Nothing but the lines from the one containing "## 今天的 Kubernetes" through the end of the data below may appear in the response, each one exact.

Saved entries
[Start of Attachment]

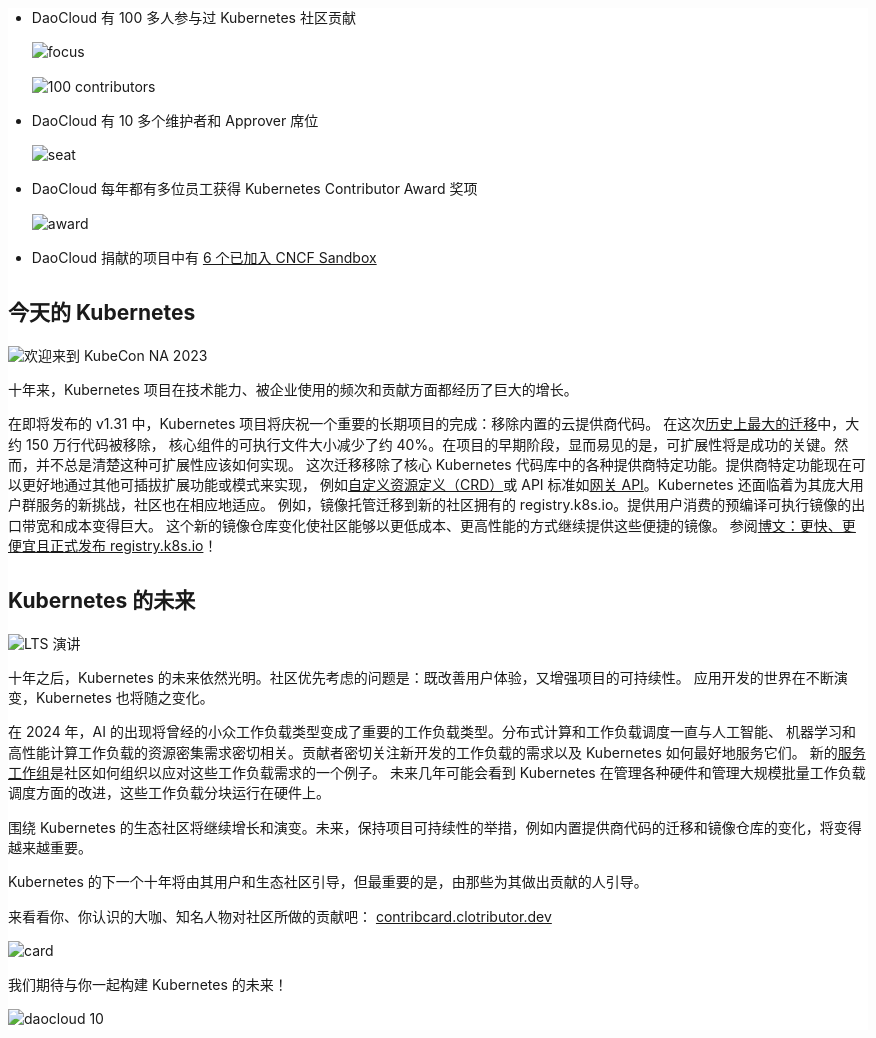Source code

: - DaoCloud 有 100 多人参与过 Kubernetes 社区贡献

    ![focus](./images/focus.png)

    ![100 contributors](./images/100.png)

- DaoCloud 有 10 多个维护者和 Approver 席位

    ![seat](./images/seat.png)

- DaoCloud 每年都有多位员工获得 Kubernetes Contributor Award 奖项

    ![award](./images/award.png)

- DaoCloud 捐献的项目中有 [6 个已加入 CNCF Sandbox](https://docs.daocloud.io/community/)

## 今天的 Kubernetes

![欢迎来到 KubeCon NA 2023](./images/welcome.jpg)

十年来，Kubernetes 项目在技术能力、被企业使用的频次和贡献方面都经历了巨大的增长。

在即将发布的 v1.31 中，Kubernetes 项目将庆祝一个重要的长期项目的完成：移除内置的云提供商代码。
在这次[历史上最大的迁移](https://kubernetes.io/blog/2024/05/20/completing-cloud-provider-migration/)中，大约 150 万行代码被移除，
核心组件的可执行文件大小减少了约 40%。在项目的早期阶段，显而易见的是，可扩展性将是成功的关键。然而，并不总是清楚这种可扩展性应该如何实现。
这次迁移移除了核心 Kubernetes 代码库中的各种提供商特定功能。提供商特定功能现在可以更好地通过其他可插拔扩展功能或模式来实现，
例如[自定义资源定义（CRD）](https://kubernetes.io/docs/concepts/extend-kubernetes/api-extension/custom-resources/)或 API
标准如[网关 API](https://gateway-api.sigs.k8s.io/)。Kubernetes 还面临着为其庞大用户群服务的新挑战，社区也在相应地适应。
例如，镜像托管迁移到新的社区拥有的 registry.k8s.io。提供用户消费的预编译可执行镜像的出口带宽和成本变得巨大。
这个新的镜像仓库变化使社区能够以更低成本、更高性能的方式继续提供这些便捷的镜像。
参阅[博文：更快、更便宜且正式发布 registry.k8s.io](https://kubernetes.io/blog/2022/11/28/registry-k8s-io-faster-cheaper-ga/)！

## Kubernetes 的未来

![LTS 演讲](./images/lts.jpg)

十年之后，Kubernetes 的未来依然光明。社区优先考虑的问题是：既改善用户体验，又增强项目的可持续性。
应用开发的世界在不断演变，Kubernetes 也将随之变化。

在 2024 年，AI 的出现将曾经的小众工作负载类型变成了重要的工作负载类型。分布式计算和工作负载调度一直与人工智能、
机器学习和高性能计算工作负载的资源密集需求密切相关。贡献者密切关注新开发的工作负载的需求以及 Kubernetes 如何最好地服务它们。
新的[服务工作组](https://github.com/kubernetes/community/tree/master/wg-serving)是社区如何组织以应对这些工作负载需求的一个例子。
未来几年可能会看到 Kubernetes 在管理各种硬件和管理大规模批量工作负载调度方面的改进，这些工作负载分块运行在硬件上。

围绕 Kubernetes 的生态社区将继续增长和演变。未来，保持项目可持续性的举措，例如内置提供商代码的迁移和镜像仓库的变化，将变得越来越重要。

Kubernetes 的下一个十年将由其用户和生态社区引导，但最重要的是，由那些为其做出贡献的人引导。

来看看你、你认识的大咖、知名人物对社区所做的贡献吧：
[contribcard.clotributor.dev](https://contribcard.clotributor.dev/)

![card](./images/kube10.png)

我们期待与你一起构建 Kubernetes 的未来！

![daocloud 10](./images/daocloud10.jpg)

[End of Attachment]

▶ **EXPECTED ANSWER**:
## 今天的 Kubernetes

![欢迎来到 KubeCon NA 2023](./images/welcome.jpg)

十年来，Kubernetes 项目在技术能力、被企业使用的频次和贡献方面都经历了巨大的增长。

在即将发布的 v1.31 中，Kubernetes 项目将庆祝一个重要的长期项目的完成：移除内置的云提供商代码。
在这次[历史上最大的迁移](https://kubernetes.io/blog/2024/05/20/completing-cloud-provider-migration/)中，大约 150 万行代码被移除，
核心组件的可执行文件大小减少了约 40%。在项目的早期阶段，显而易见的是，可扩展性将是成功的关键。然而，并不总是清楚这种可扩展性应该如何实现。
这次迁移移除了核心 Kubernetes 代码库中的各种提供商特定功能。提供商特定功能现在可以更好地通过其他可插拔扩展功能或模式来实现，
例如[自定义资源定义（CRD）](https://kubernetes.io/docs/concepts/extend-kubernetes/api-extension/custom-resources/)或 API
标准如[网关 API](https://gateway-api.sigs.k8s.io/)。Kubernetes 还面临着为其庞大用户群服务的新挑战，社区也在相应地适应。
例如，镜像托管迁移到新的社区拥有的 registry.k8s.io。提供用户消费的预编译可执行镜像的出口带宽和成本变得巨大。
这个新的镜像仓库变化使社区能够以更低成本、更高性能的方式继续提供这些便捷的镜像。
参阅[博文：更快、更便宜且正式发布 registry.k8s.io](https://kubernetes.io/blog/2022/11/28/registry-k8s-io-faster-cheaper-ga/)！

## Kubernetes 的未来

![LTS 演讲](./images/lts.jpg)

十年之后，Kubernetes 的未来依然光明。社区优先考虑的问题是：既改善用户体验，又增强项目的可持续性。
应用开发的世界在不断演变，Kubernetes 也将随之变化。

在 2024 年，AI 的出现将曾经的小众工作负载类型变成了重要的工作负载类型。分布式计算和工作负载调度一直与人工智能、
机器学习和高性能计算工作负载的资源密集需求密切相关。贡献者密切关注新开发的工作负载的需求以及 Kubernetes 如何最好地服务它们。
新的[服务工作组](https://github.com/kubernetes/community/tree/master/wg-serving)是社区如何组织以应对这些工作负载需求的一个例子。
未来几年可能会看到 Kubernetes 在管理各种硬件和管理大规模批量工作负载调度方面的改进，这些工作负载分块运行在硬件上。

围绕 Kubernetes 的生态社区将继续增长和演变。未来，保持项目可持续性的举措，例如内置提供商代码的迁移和镜像仓库的变化，将变得越来越重要。

Kubernetes 的下一个十年将由其用户和生态社区引导，但最重要的是，由那些为其做出贡献的人引导。

来看看你、你认识的大咖、知名人物对社区所做的贡献吧：
[contribcard.clotributor.dev](https://contribcard.clotributor.dev/)

![card](./images/kube10.png)

我们期待与你一起构建 Kubernetes 的未来！

![daocloud 10](./images/daocloud10.jpg)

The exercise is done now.